Si vous ne savez pas ce que c’est que la Wicca, ce roman vous offrira l’occasion de la découvrir en douceur, aux côtés de l’héroïne. Si vous la connaissez – que ce soit de manière très superficielle, comme c’est mon cas, ou approfondie – vous serez ravis de constater que Cécile Guillot évoque ce mouvement spirituel avec respect et sans renforts d’effets spéciaux ! Pour ma part, cela m’a plu car j’aime cette façon d’aborder la sorcellerie non pas comme un déluge de super-pouvoirs, mais comme une relation forte, respectueuse et connaisseuse avec la Nature et ses déités. Bon, cela ne m’a pas empêchée de beaucoup apprécier le personnage de Willow dans la série Buffy contre les Vampires, mais Willow, sorcière dotée de grands pouvoirs, a travaillé dur pour recevoir ces pouvoirs et a un parcours de sorcellerie – et de vie ! – fort intéressant tout au long des 7 saisons de la série télévisée.

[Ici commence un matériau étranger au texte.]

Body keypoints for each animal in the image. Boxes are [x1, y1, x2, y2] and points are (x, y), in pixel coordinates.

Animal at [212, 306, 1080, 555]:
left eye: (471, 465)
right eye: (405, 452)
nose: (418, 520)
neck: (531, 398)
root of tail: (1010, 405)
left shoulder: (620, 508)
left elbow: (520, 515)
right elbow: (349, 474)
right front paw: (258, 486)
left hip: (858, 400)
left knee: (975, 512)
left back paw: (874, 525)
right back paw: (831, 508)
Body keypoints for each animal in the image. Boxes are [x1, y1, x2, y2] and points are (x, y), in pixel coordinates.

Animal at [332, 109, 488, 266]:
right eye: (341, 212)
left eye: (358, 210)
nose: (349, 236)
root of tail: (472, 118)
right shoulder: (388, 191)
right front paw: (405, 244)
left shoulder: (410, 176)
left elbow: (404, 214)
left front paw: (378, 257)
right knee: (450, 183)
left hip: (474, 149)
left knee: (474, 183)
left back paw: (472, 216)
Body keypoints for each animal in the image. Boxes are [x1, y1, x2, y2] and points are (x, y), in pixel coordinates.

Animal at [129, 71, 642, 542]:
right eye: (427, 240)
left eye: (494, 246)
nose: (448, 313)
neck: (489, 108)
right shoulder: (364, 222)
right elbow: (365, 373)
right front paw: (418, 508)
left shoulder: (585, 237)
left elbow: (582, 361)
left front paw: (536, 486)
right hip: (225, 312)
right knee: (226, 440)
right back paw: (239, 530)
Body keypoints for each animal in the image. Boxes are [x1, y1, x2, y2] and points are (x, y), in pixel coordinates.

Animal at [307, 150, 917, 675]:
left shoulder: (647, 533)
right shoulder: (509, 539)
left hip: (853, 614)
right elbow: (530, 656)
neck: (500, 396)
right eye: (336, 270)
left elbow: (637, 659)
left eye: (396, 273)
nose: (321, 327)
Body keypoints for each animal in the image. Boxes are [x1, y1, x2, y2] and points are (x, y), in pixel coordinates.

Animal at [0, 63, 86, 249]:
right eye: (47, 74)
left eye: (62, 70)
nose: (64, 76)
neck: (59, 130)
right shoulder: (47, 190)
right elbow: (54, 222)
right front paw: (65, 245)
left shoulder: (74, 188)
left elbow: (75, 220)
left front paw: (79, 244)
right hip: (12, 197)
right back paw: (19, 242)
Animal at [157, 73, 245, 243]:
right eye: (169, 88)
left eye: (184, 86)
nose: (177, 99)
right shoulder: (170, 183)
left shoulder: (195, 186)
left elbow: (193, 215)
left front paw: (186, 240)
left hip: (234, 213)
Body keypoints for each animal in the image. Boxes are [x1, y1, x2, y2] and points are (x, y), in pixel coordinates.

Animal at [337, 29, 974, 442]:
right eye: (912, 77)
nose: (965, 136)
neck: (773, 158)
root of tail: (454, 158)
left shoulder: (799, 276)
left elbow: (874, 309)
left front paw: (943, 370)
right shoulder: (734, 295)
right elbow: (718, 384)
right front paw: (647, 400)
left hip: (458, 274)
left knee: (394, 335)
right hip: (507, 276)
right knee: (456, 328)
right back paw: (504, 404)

Mais revenons à La Voie de la Sorcière ! Maëlys, l’héroïne, est une jeune fille maladroite, timide. Une jeune fille touchante à laquelle on s’attache vite, et ce d’autant plus qu’on pourrait lui ressembler. Par ailleurs, c’est une jeune fille solitaire, qui a connu son lot d’épreuves. De ce côté-là, l’auteur dépeint son personnage principal avec justesse et psychologie, le portrait de son héroïne est bien campé, aussi crédible que bien dessiné. C’est donc avec bonheur que l’on suit ses premiers pas dans la Wicca.

Certes, son acceptation de ses dons pourrait sembler rapide à certains lecteurs mais à mes yeux, cela reflète plutôt la recherche de Maëlys de sa place, de son chemin de vie, et cela ne m’a donc pas gênée. Par ailleurs, La Voie de la Sorcière est véritablement un roman initiatique – pour l’héroïne, mais aussi pour les lecteurs qui découvriraient cet univers de la Wicca – tout en mettant en place les personnages. L’action n’y est donc présente qu’avec parcimonie, ce qui n’est pas gênant en soi puisque l’auteur peut ainsi déployer univers et personnages sans aucune fausse note.

Le roman est court et prenant – je l’ai dévoré en quelques heures tellement je ne pouvais plus le lâcher ! C’est un vrai bonheur de suivre le parcours de Maëlys, de découvrir la Wicca ainsi dépeinte (et l’auteur cite deux ouvrages à la fin pour ceux qui veulent creuser davantage sur la question, ce qui représente un plus !). Pour ajouter à ce cocktail fort sympathique, Cécile Guillot ajoute une pointe de suspense avec une entité négative s’attaquant à Maëlys et dont on découvrira l’origine à la fin. Si, comme moi, vous croyez avoir déniché le coupable, méfiez-vous ! Cécile Guillot se rit autant des clichés habituels (et malheureux) liés à la sorcellerie que de ceux des romans du même genre. Ainsi, la lecture est aussi agréable que rafraîchissante.

Une très bonne lecture que ce premier volume ! Le second étant d’ores et déjà paru, je pense qu’il ne va pas tarder à rejoindre mes étagères 😉

Éditions du Chat Noir, 2012, 138 pages.